Comparison of pairwise, dynamical correlations between residues computed by alternative methods. (A) Absolute value of the cross-correlation matrix computed using the Gaussian Network Model. (B) Mutual Information between residues' C_{α} Cartesian **...**

Our identification of significant long-range correlations led us to investigate the distribution of correlations between residue pairs as a function of distance between the residues' Cα atoms (Fig. 4). As would be expected, the number of weak correlations decreases as the distance between residues increases. However, residues separated by substantial distances have correlations of 0.4 kT or more just as often as residues separated by short distances.

Most of the significant correlations are between distant residues. A 2-D histogram showing the number of pairs of correlated residues vs. Cα separation and mutual information value shows that the number and strength of correlated pairs decreases **...**

Looking more closely, we see that there are strong couplings between pairs of distant residues (Fig. 5). Here, we highlight correlations of magnitude greater than kT between distant residues, namely those with alpha carbon separations of more than 5 Å. Again, we observe strong couplings between the N-terminus of helix A, Tyr31 at the C-terminal end of helix A, and the adaptive loop region (74, 76-78), as well as between Gln74 and Glu100, and between Glu100 and Ile128 near IL-2's C-terminus. It is not surprising that many of these residues are polar, as molecular dynamics simulations include terms for long-ranged electrostatic and ion-dipole interactions. Gaussian Network Models, on the other hand, do not model such sequence-dependent, long-range interactions, and so it is not surprising that the correlations between distant residues are typically weak. Electrostatic interactions can be both directly and indirectly responsible for long-range correlations in residues' conformations; directly, through Coulomb's law, and indirectly, through a dynamic network of charged and hydrogen-bonding polar residues, and through altering the first-shell water structure around the protein (in simulations with explicit solvent). Unlike charge-dipole or dipole-dipole interactions, where the effective range decreases through averaging over orientations72, charge-charge interactions retain their long-range nature even when averaged over orientations.

◆ RECORD EXTRACTS ◆
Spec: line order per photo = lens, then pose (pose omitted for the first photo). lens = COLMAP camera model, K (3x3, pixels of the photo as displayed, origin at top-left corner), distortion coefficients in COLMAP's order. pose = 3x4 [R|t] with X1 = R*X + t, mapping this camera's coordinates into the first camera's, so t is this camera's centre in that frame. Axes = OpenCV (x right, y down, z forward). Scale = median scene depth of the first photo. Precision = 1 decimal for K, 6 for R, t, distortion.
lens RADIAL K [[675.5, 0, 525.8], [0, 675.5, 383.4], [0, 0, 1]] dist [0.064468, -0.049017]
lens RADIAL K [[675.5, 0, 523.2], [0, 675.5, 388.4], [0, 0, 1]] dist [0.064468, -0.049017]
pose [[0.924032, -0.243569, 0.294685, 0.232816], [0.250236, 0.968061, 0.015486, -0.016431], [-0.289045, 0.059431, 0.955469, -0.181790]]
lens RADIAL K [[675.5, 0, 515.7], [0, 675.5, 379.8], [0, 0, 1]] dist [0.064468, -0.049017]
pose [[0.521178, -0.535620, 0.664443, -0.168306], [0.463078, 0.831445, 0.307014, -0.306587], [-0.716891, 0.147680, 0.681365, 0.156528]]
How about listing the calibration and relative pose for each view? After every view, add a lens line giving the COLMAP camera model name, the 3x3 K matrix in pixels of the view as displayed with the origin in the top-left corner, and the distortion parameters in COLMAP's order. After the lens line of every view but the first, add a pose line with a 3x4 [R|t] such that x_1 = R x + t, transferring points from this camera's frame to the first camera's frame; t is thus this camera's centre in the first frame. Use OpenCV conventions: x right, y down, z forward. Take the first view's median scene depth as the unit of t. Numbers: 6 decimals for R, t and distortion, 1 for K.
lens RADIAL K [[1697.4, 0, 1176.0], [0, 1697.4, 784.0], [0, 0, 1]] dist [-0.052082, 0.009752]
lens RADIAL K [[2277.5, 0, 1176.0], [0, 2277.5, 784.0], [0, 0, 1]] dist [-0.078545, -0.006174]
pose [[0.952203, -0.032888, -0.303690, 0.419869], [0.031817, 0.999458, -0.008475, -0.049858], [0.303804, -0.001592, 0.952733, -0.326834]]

◆ TASK SET ◆
1. In the passage on residue correlations, what alpha-carbon separation marks a pair of residues as distant?
2. Reproduce the part of the residue-correlation passage starting with "Comparison of pairwise, dynamical" and going on through "by short distances.".
3. Proceed with the passage on residue correlations, writing on from its final sentence.
The entries come from a source separate from the passage on residue correlations.

◆ EXPECTED RESULTS ◆
1. More than 5 Å.

2.
Comparison of pairwise, dynamical correlations between residues computed by alternative methods. (A) Absolute value of the cross-correlation matrix computed using the Gaussian Network Model. (B) Mutual Information between residues' C_{α} Cartesian **...**

Our identification of significant long-range correlations led us to investigate the distribution of correlations between residue pairs as a function of distance between the residues' Cα atoms (Fig. 4). As would be expected, the number of weak correlations decreases as the distance between residues increases. However, residues separated by substantial distances have correlations of 0.4 kT or more just as often as residues separated by short distances.

3.
Several distant residues are highly correlated. (A) Correlations greater than kT are shown only for IL-2 residues whose alpha carbons are separated by more than 5 Å. (B) Dashes connecting each pair of these correlated residues show long-rage correlations **...**

Other factors that can give rise to correlated conformations include hydrophobic packing and rigid-body motions of semi-rigid secondary structure elements, such as α-helices. We note that our approach does not typically show strong correlations within semi-rigid elements such as α-helices or the central hydrophobic core of the four-helix bundle. Two possible reasons for this are because mutual information values are not normalized quantities and because higher-order correlations are not captured. As the maximum mutual information between two residues is the minimum of their self-entropies (flexibilities), residues that have higher self-entropies (more flexible) can exhibit a greater magnitude of coupling with other residues. This behavior is thermodynamically appropriate because the un-normalized mutual information is related to the configurational entropy (Eq. 1), and not a normalized quantity. Furthermore, this behavior is consistent with thermodynamic considerations in intrinsically disordered proteins, where disorder in one or both domains serves to optimize allosteric coupling between the sites73. Such allosteric coupling does not require a network of interactions linking the sites. In the present study on interleukin-2, flexible resides at either end of a helix showed couplings > kT in some cases while intervening helical residues did not (Fig. 5), because mutual information values, unlike correlation coefficients, are not normalized for residues' self-fluctuations. We note that even normalized pairwise correlations (i.e. Fig. 3A) do not include the higher-order correlations that would be expected within semi-rigid elements, and while the Gaussian Normal Mode results (with default cutoffs) show weak couplings between the N-terminus of helix A and Tyr31 at the C-terminal end of helix A, and between the adaptive loop region (74, 76-78) and Glu100, these are not visibly distinct features (Fig. 3A). In any case, as the goal of our approach is to identify correlations between the conformations of functional sites on a protein, it is not necessary to identify all of the residues that indirectly mediate such correlations, though this is an area for future work. We will later focus on coupling between two small molecule binding sites in interleukin-2, which are physically connected by flexible loops and sidechains, rather than semi-rigid secondary structure elements.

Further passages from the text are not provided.